▶ _LISTED ENTRIES_:

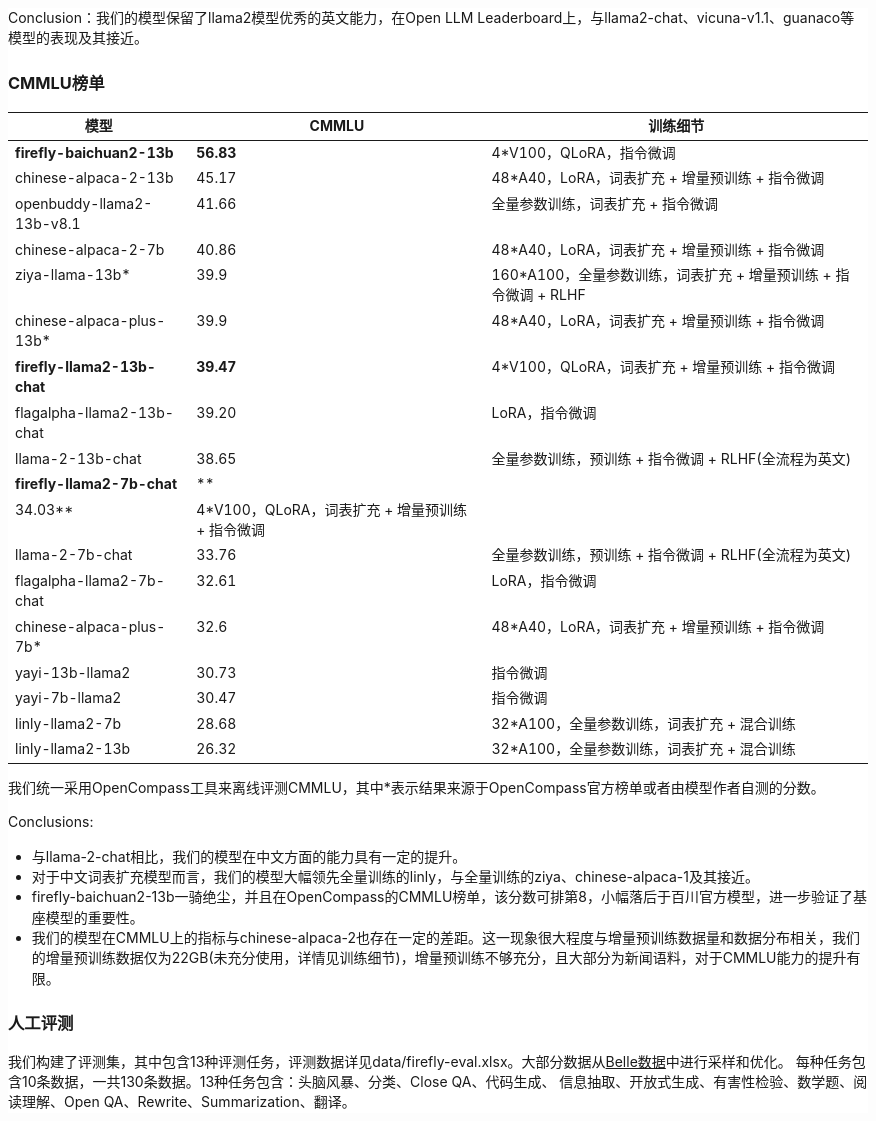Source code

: Conclusion：我们的模型保留了llama2模型优秀的英文能力，在Open LLM Leaderboard上，与llama2-chat、vicuna-v1.1、guanaco等模型的表现及其接近。



### CMMLU榜单

| 模型                          | CMMLU     | 训练细节                   |
|-----------------------------|-----------|------------------------|
| **firefly-baichuan2-13b**   | **56.83** | 4\*V100，QLoRA，指令微调     |
| chinese-alpaca-2-13b        | 45.17     | 48\*A40，LoRA，词表扩充 + 增量预训练 + 指令微调 |
| openbuddy-llama2-13b-v8.1   | 41.66     | 全量参数训练，词表扩充 + 指令微调     |
| chinese-alpaca-2-7b         | 40.86     | 48\*A40，LoRA，词表扩充 + 增量预训练 + 指令微调 |
| ziya-llama-13b*             | 39.9      | 160\*A100，全量参数训练，词表扩充 + 增量预训练 + 指令微调 + RLHF |
| chinese-alpaca-plus-13b*    | 39.9      | 48\*A40，LoRA，词表扩充 + 增量预训练 + 指令微调 |
| **firefly-llama2-13b-chat** | **39.47** | 4\*V100，QLoRA，词表扩充 + 增量预训练 + 指令微调 |
| flagalpha-llama2-13b-chat   | 39.20     | LoRA，指令微调              |
| llama-2-13b-chat            | 38.65     | 全量参数训练，预训练 + 指令微调 + RLHF(全流程为英文) |
| **firefly-llama2-7b-chat**  | **
34.03** | 4\*V100，QLoRA，词表扩充 + 增量预训练 + 指令微调 |
| llama-2-7b-chat             | 33.76     | 全量参数训练，预训练 + 指令微调 + RLHF(全流程为英文) |
| flagalpha-llama2-7b-chat    | 32.61     | LoRA，指令微调              |
| chinese-alpaca-plus-7b*     | 32.6      | 48\*A40，LoRA，词表扩充 + 增量预训练 + 指令微调 |
| yayi-13b-llama2             | 30.73     | 指令微调                   |
| yayi-7b-llama2              | 30.47     | 指令微调                   |
| linly-llama2-7b             | 28.68     | 32\*A100，全量参数训练，词表扩充 + 混合训练 |
| linly-llama2-13b            | 26.32     | 32\*A100，全量参数训练，词表扩充 + 混合训练 |

我们统一采用OpenCompass工具来离线评测CMMLU，其中*表示结果来源于OpenCompass官方榜单或者由模型作者自测的分数。

Conclusions:
- 与llama-2-chat相比，我们的模型在中文方面的能力具有一定的提升。
- 对于中文词表扩充模型而言，我们的模型大幅领先全量训练的linly，与全量训练的ziya、chinese-alpaca-1及其接近。
- firefly-baichuan2-13b一骑绝尘，并且在OpenCompass的CMMLU榜单，该分数可排第8，小幅落后于百川官方模型，进一步验证了基座模型的重要性。
- 我们的模型在CMMLU上的指标与chinese-alpaca-2也存在一定的差距。这一现象很大程度与增量预训练数据量和数据分布相关，我们的增量预训练数据仅为22GB(未充分使用，详情见训练细节)，增量预训练不够充分，且大部分为新闻语料，对于CMMLU能力的提升有限。

### 人工评测

我们构建了评测集，其中包含13种评测任务，评测数据详见data/firefly-eval.xlsx。大部分数据从[Belle数据](https://huggingface.co/datasets/BELLE-2/train_3.5M_CN_With_Category)中进行采样和优化。
每种任务包含10条数据，一共130条数据。13种任务包含：头脑风暴、分类、Close QA、代码生成、
信息抽取、开放式生成、有害性检验、数学题、阅读理解、Open QA、Rewrite、Summarization、翻译。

▶ _TASK ITEM_: Count every line above that holds the word "flagalpha", and state the number and nothing more.

▶ _RESPONSE TO THE TASK_: 2